Would you restate all of the entries verbatim, minus any images?

**Data to examine:**
-------------------------

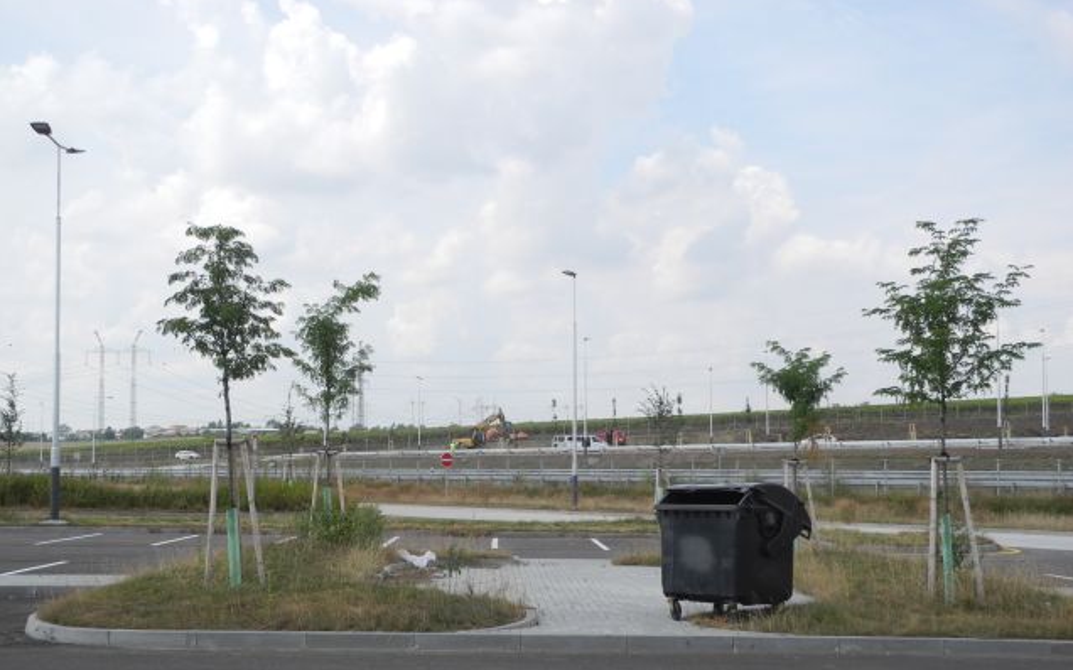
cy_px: 388
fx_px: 1403
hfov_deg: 41.8
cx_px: 538
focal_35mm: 48
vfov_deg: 26.8
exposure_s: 1/953
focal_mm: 9.7
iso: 100
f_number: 3.5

-------------------------

**Problem solution:**
cy_px: 388
fx_px: 1403
hfov_deg: 41.8
cx_px: 538
focal_35mm: 48
vfov_deg: 26.8
exposure_s: 1/953
focal_mm: 9.7
iso: 100
f_number: 3.5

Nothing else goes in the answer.